Work request —
In the data below, repeat the line containing "International Monetary Fund" and every following line exactly, up to and including the last line. Exclude pictures.

Recorded data —
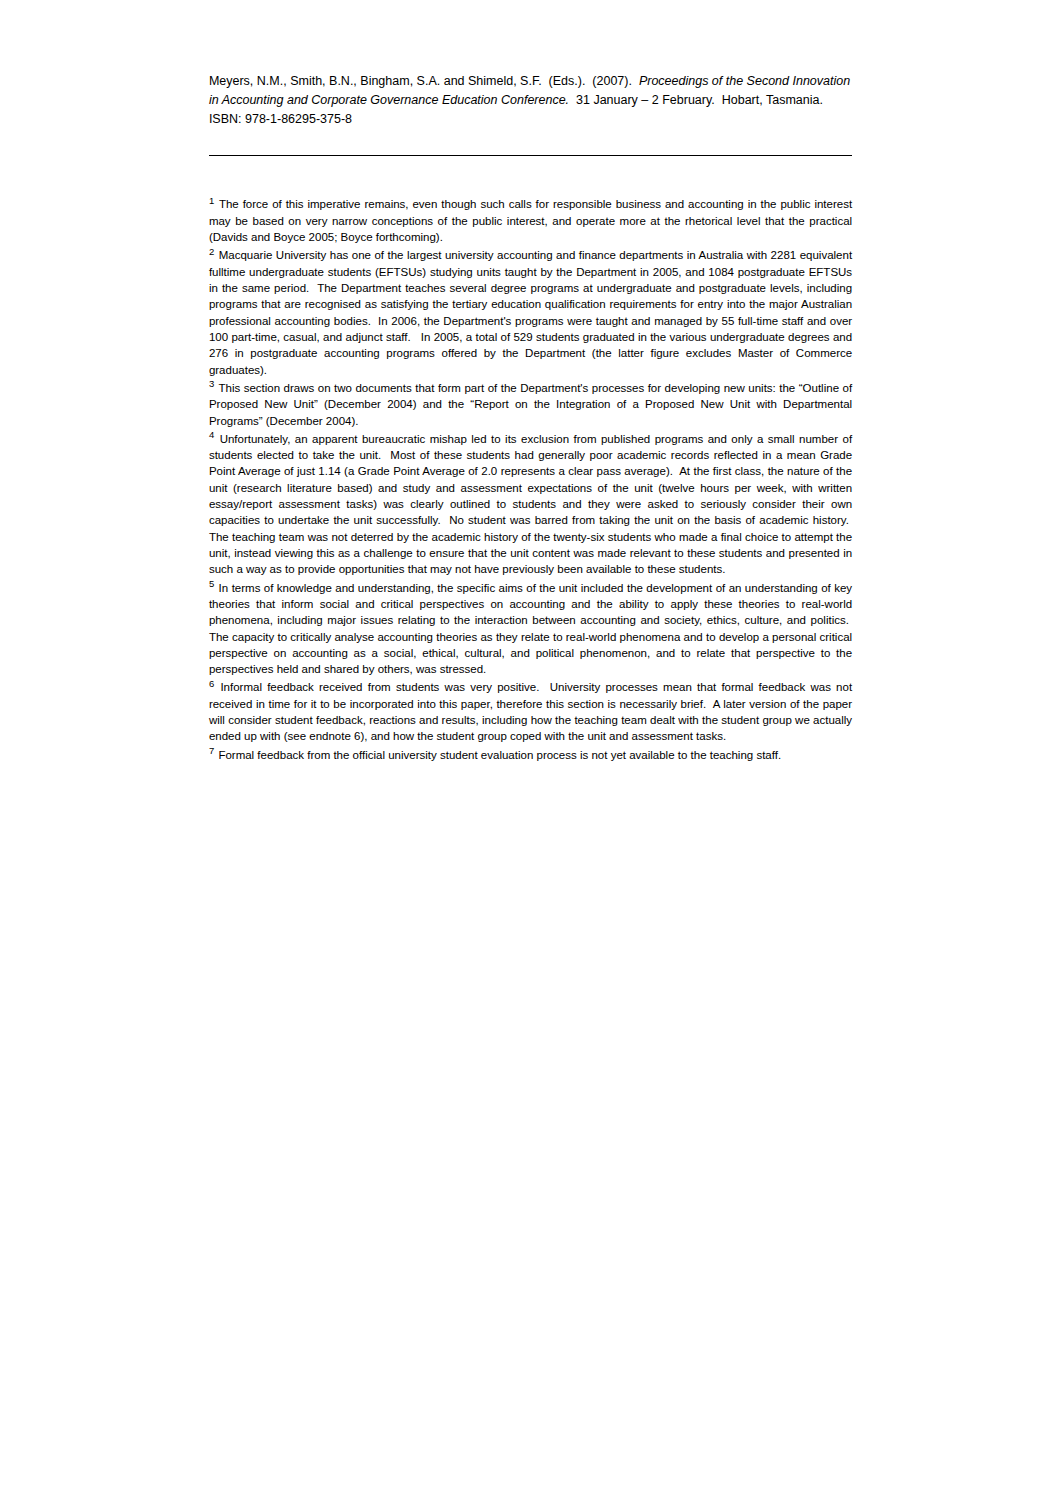Meyers, N.M., Smith, B.N., Bingham, S.A. and Shimeld, S.F. (Eds.). (2007). Proceedings of the Second Innovation in Accounting and Corporate Governance Education Conference. 31 January – 2 February. Hobart, Tasmania. ISBN: 978-1-86295-375-8
1 The force of this imperative remains, even though such calls for responsible business and accounting in the public interest may be based on very narrow conceptions of the public interest, and operate more at the rhetorical level that the practical (Davids and Boyce 2005; Boyce forthcoming).
2 Macquarie University has one of the largest university accounting and finance departments in Australia with 2281 equivalent fulltime undergraduate students (EFTSUs) studying units taught by the Department in 2005, and 1084 postgraduate EFTSUs in the same period. The Department teaches several degree programs at undergraduate and postgraduate levels, including programs that are recognised as satisfying the tertiary education qualification requirements for entry into the major Australian professional accounting bodies. In 2006, the Department's programs were taught and managed by 55 full-time staff and over 100 part-time, casual, and adjunct staff. In 2005, a total of 529 students graduated in the various undergraduate degrees and 276 in postgraduate accounting programs offered by the Department (the latter figure excludes Master of Commerce graduates).
3 This section draws on two documents that form part of the Department's processes for developing new units: the “Outline of Proposed New Unit” (December 2004) and the “Report on the Integration of a Proposed New Unit with Departmental Programs” (December 2004).
4 Unfortunately, an apparent bureaucratic mishap led to its exclusion from published programs and only a small number of students elected to take the unit. Most of these students had generally poor academic records reflected in a mean Grade Point Average of just 1.14 (a Grade Point Average of 2.0 represents a clear pass average). At the first class, the nature of the unit (research literature based) and study and assessment expectations of the unit (twelve hours per week, with written essay/report assessment tasks) was clearly outlined to students and they were asked to seriously consider their own capacities to undertake the unit successfully. No student was barred from taking the unit on the basis of academic history. The teaching team was not deterred by the academic history of the twenty-six students who made a final choice to attempt the unit, instead viewing this as a challenge to ensure that the unit content was made relevant to these students and presented in such a way as to provide opportunities that may not have previously been available to these students.
5 In terms of knowledge and understanding, the specific aims of the unit included the development of an understanding of key theories that inform social and critical perspectives on accounting and the ability to apply these theories to real-world phenomena, including major issues relating to the interaction between accounting and society, ethics, culture, and politics. The capacity to critically analyse accounting theories as they relate to real-world phenomena and to develop a personal critical perspective on accounting as a social, ethical, cultural, and political phenomenon, and to relate that perspective to the perspectives held and shared by others, was stressed.
6 Informal feedback received from students was very positive. University processes mean that formal feedback was not received in time for it to be incorporated into this paper, therefore this section is necessarily brief. A later version of the paper will consider student feedback, reactions and results, including how the teaching team dealt with the student group we actually ended up with (see endnote 6), and how the student group coped with the unit and assessment tasks.
7 Formal feedback from the official university student evaluation process is not yet available to the teaching staff.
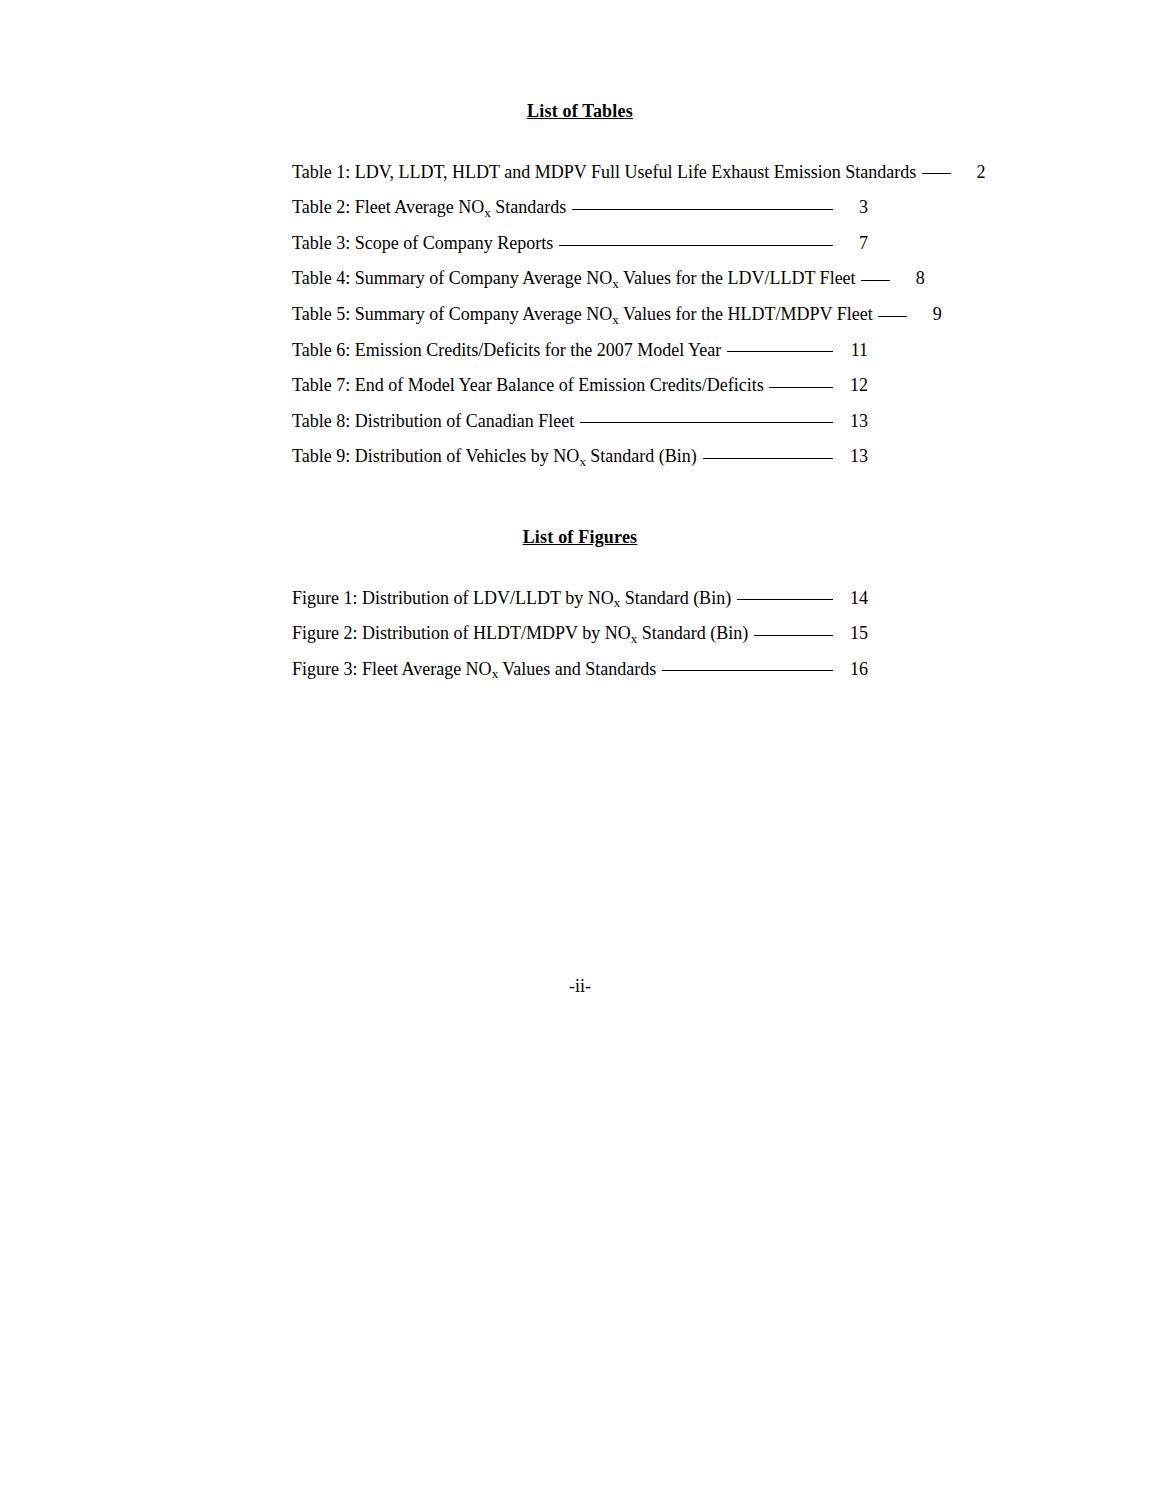List of Tables
Table 1: LDV, LLDT, HLDT and MDPV Full Useful Life Exhaust Emission Standards 2
Table 2: Fleet Average NOx Standards 3
Table 3: Scope of Company Reports 7
Table 4: Summary of Company Average NOx Values for the LDV/LLDT Fleet 8
Table 5: Summary of Company Average NOx Values for the HLDT/MDPV Fleet 9
Table 6: Emission Credits/Deficits for the 2007 Model Year 11
Table 7: End of Model Year Balance of Emission Credits/Deficits 12
Table 8: Distribution of Canadian Fleet 13
Table 9: Distribution of Vehicles by NOx Standard (Bin) 13
List of Figures
Figure 1: Distribution of LDV/LLDT by NOx Standard (Bin) 14
Figure 2: Distribution of HLDT/MDPV by NOx Standard (Bin) 15
Figure 3: Fleet Average NOx Values and Standards 16
-ii-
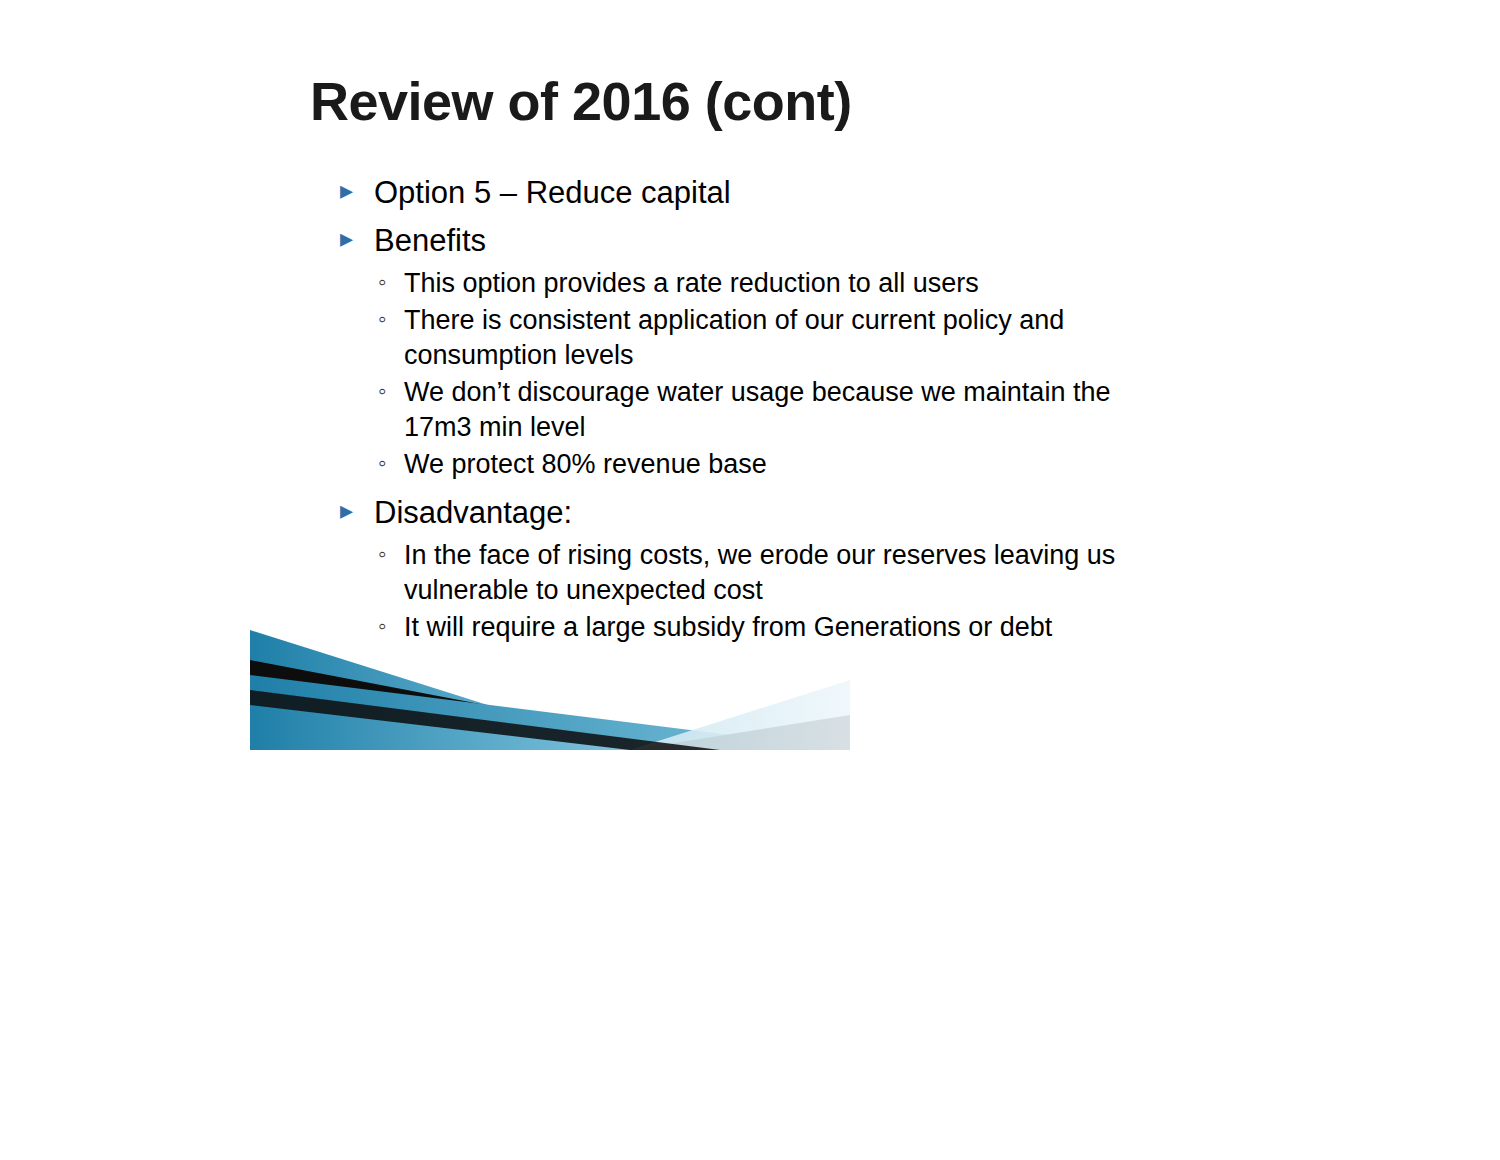Review of 2016 (cont)
Option 5 – Reduce capital
Benefits
This option provides a rate reduction to all users
There is consistent application of our current policy and consumption levels
We don’t discourage water usage because we maintain the 17m3 min level
We protect 80% revenue base
Disadvantage:
In the face of rising costs, we erode our reserves leaving us vulnerable to unexpected cost
It will require a large subsidy from Generations or debt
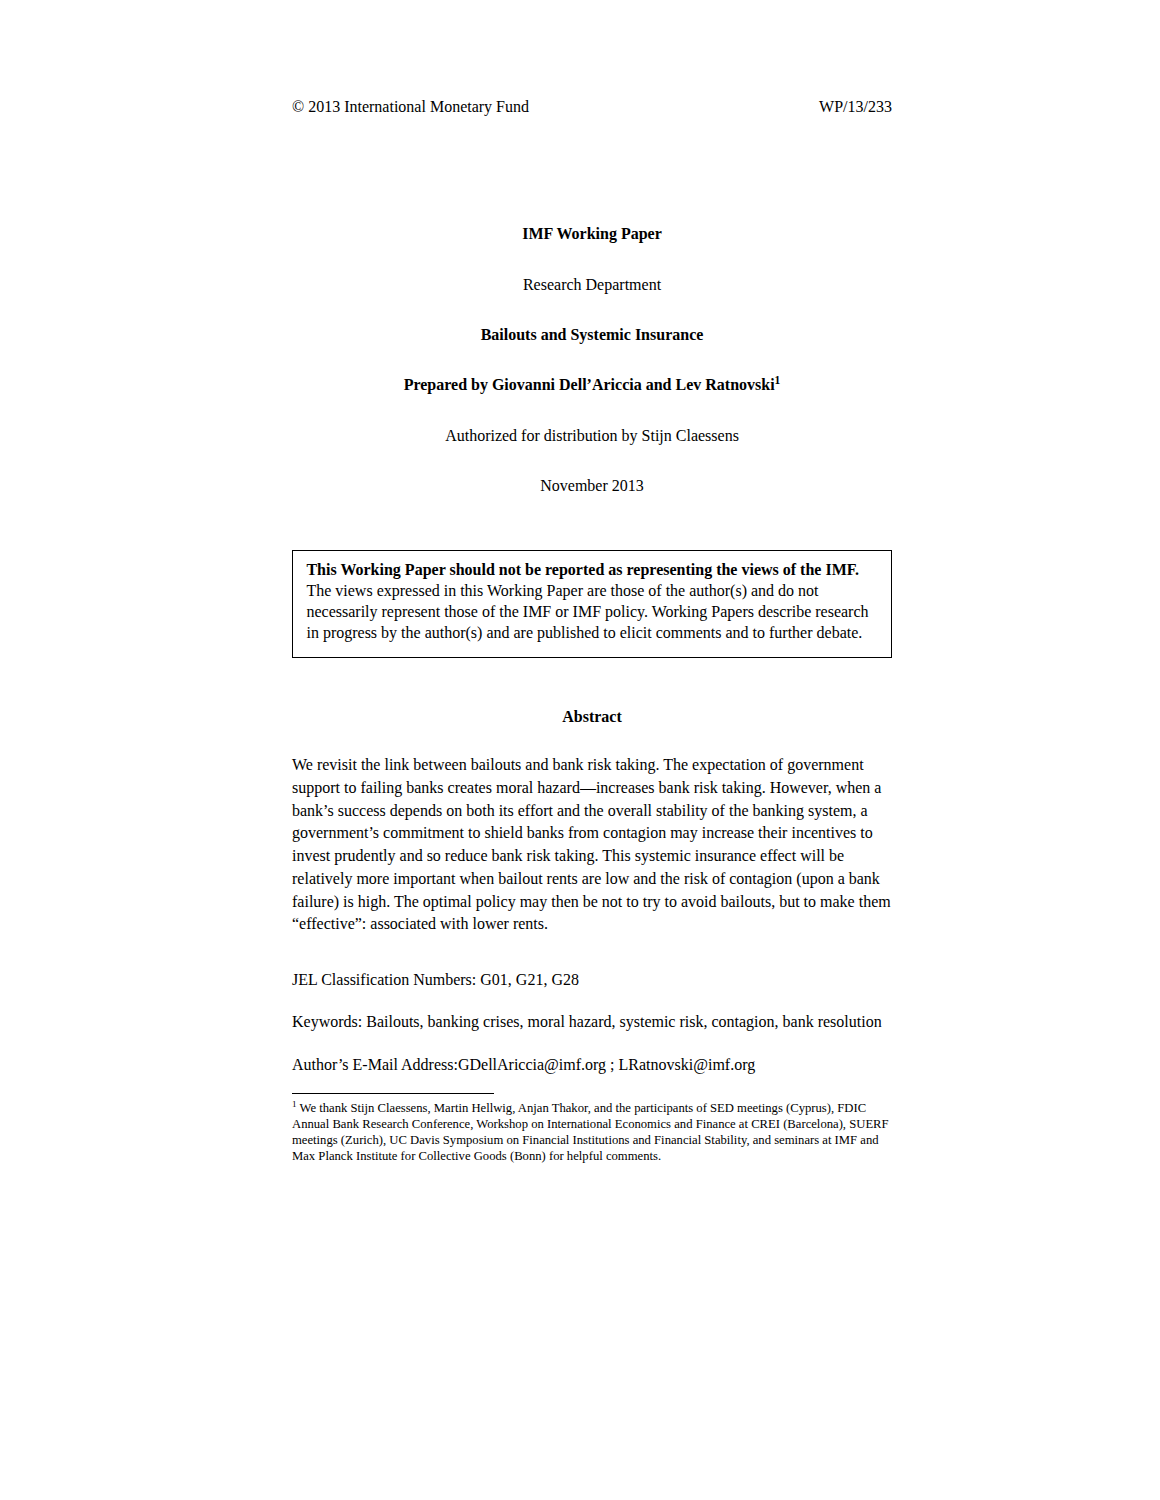© 2013 International Monetary Fund
WP/13/233
IMF Working Paper
Research Department
Bailouts and Systemic Insurance
Prepared by Giovanni Dell’Ariccia and Lev Ratnovski1
Authorized for distribution by Stijn Claessens
November 2013
This Working Paper should not be reported as representing the views of the IMF.
The views expressed in this Working Paper are those of the author(s) and do not necessarily represent those of the IMF or IMF policy. Working Papers describe research in progress by the author(s) and are published to elicit comments and to further debate.
Abstract
We revisit the link between bailouts and bank risk taking. The expectation of government support to failing banks creates moral hazard—increases bank risk taking. However, when a bank’s success depends on both its effort and the overall stability of the banking system, a government’s commitment to shield banks from contagion may increase their incentives to invest prudently and so reduce bank risk taking. This systemic insurance effect will be relatively more important when bailout rents are low and the risk of contagion (upon a bank failure) is high. The optimal policy may then be not to try to avoid bailouts, but to make them “effective”: associated with lower rents.
JEL Classification Numbers: G01, G21, G28
Keywords: Bailouts, banking crises, moral hazard, systemic risk, contagion, bank resolution
Author’s E-Mail Address:GDellAriccia@imf.org ; LRatnovski@imf.org
1 We thank Stijn Claessens, Martin Hellwig, Anjan Thakor, and the participants of SED meetings (Cyprus), FDIC Annual Bank Research Conference, Workshop on International Economics and Finance at CREI (Barcelona), SUERF meetings (Zurich), UC Davis Symposium on Financial Institutions and Financial Stability, and seminars at IMF and Max Planck Institute for Collective Goods (Bonn) for helpful comments.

Solution to this problem —
© 2013 International Monetary Fund
WP/13/233
IMF Working Paper
Research Department
Bailouts and Systemic Insurance
Prepared by Giovanni Dell’Ariccia and Lev Ratnovski1
Authorized for distribution by Stijn Claessens
November 2013
This Working Paper should not be reported as representing the views of the IMF.
The views expressed in this Working Paper are those of the author(s) and do not necessarily represent those of the IMF or IMF policy. Working Papers describe research in progress by the author(s) and are published to elicit comments and to further debate.
Abstract
We revisit the link between bailouts and bank risk taking. The expectation of government support to failing banks creates moral hazard—increases bank risk taking. However, when a bank’s success depends on both its effort and the overall stability of the banking system, a government’s commitment to shield banks from contagion may increase their incentives to invest prudently and so reduce bank risk taking. This systemic insurance effect will be relatively more important when bailout rents are low and the risk of contagion (upon a bank failure) is high. The optimal policy may then be not to try to avoid bailouts, but to make them “effective”: associated with lower rents.
JEL Classification Numbers: G01, G21, G28
Keywords: Bailouts, banking crises, moral hazard, systemic risk, contagion, bank resolution
Author’s E-Mail Address:GDellAriccia@imf.org ; LRatnovski@imf.org
1 We thank Stijn Claessens, Martin Hellwig, Anjan Thakor, and the participants of SED meetings (Cyprus), FDIC Annual Bank Research Conference, Workshop on International Economics and Finance at CREI (Barcelona), SUERF meetings (Zurich), UC Davis Symposium on Financial Institutions and Financial Stability, and seminars at IMF and Max Planck Institute for Collective Goods (Bonn) for helpful comments.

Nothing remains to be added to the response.